Okuma metni |
========================================================================
Söylenecek Az Söz Kaldı!..
I
Dünyayı ateşlere salan anlayış, ebedî kalacak mı?
Mazlûma çektirilen acılar, zulüm son bulacak mı?
Yeryüzünde kötülüğün mimarı olanlar, kendilerinin dışında hiç bir gücün varlığına müsamaha etmeyeceklerini dile getirmekten kaçınmıyor.
Bu manzarada iyinin karşısında kötüyü, doğrunun karşısında yalanı, güzelin karşısında çirkini, mükemmelin karşısında yanlışı dayatanlar, ne olacak?
Varoluşunu zulmün üzerine kuranlar, yıkılışlarını geciktirme adına ellerinden ne geliyorsa yapmaktayken eli-kolu bağlı hale getirilenler boş mu duracak?
II
İnsanlık tarihinde birçok yıkım gerçekleşti, savaşlar oldu.
Devletlerle imparatorluklar isim değiştirdi, ayak olanlar baş bilindi.
Fillerle atların tepişmesinden zarar gören, tek suçu bu topraklarda doğmak, büyümek olan insan oldu.
Cemiyet-i Akvam'ı "Birleşmiş Milletler" olarak genişleten anlayış, her kurulan ülkeyi, ada devletçiklerini üye kabul ederken son sözde yetkili beş ülkeyi tayin etme gerekçesi ile ne denli kirli amaçlar taşıdığını hep gizledi, sakladı, imâ edeni yok saydı.
III
Köleliğin meşrû olduğu işgal edilmiş topraklarda Afrikalının, Yerli halkın halen ikinci vatandaş konumunda olduğunu bilmeyen kim kaldı?
Yerli halkın İnka- Aztek- Maya Medeniyetini yok sayıp, adına " Kızılderili" demesi, yerli halktan kimin kellesini bedeninden ayırıp getirene para ödülü vermesi neyin nesiydi?
========================================================================
Okuma metninden "Bu manzarada iyinin" sözleriyle başlayıp "boş mu duracak?" sözlerine kadar, bu sözler de dahil olmak üzere, bölümü hiç değiştirmeden çıkarın. Kayıtların bu işte hiçbir rolü yoktur.
========================================================================
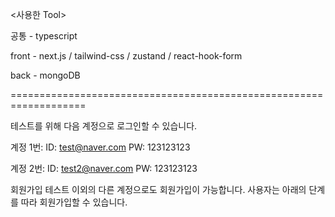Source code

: <사용한 Tool>

공통 - typescript

front - next.js / tailwind-css / zustand / react-hook-form 

back - mongoDB 

===================================================================

테스트를 위해 다음 계정으로 로그인할 수 있습니다.

계정 1번:
  ID: test@naver.com
  PW: 123123123

계정 2번:
  ID: test2@naver.com
  PW: 123123123

회원가입
테스트 이외의 다른 계정으로도 회원가입이 가능합니다. 사용자는 아래의 단계를 따라 회원가입할 수 있습니다.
========================================================================
Görevin çözümü |
Bu manzarada iyinin karşısında kötüyü, doğrunun karşısında yalanı, güzelin karşısında çirkini, mükemmelin karşısında yanlışı dayatanlar, ne olacak?
Varoluşunu zulmün üzerine kuranlar, yıkılışlarını geciktirme adına ellerinden ne geliyorsa yapmaktayken eli-kolu bağlı hale getirilenler boş mu duracak?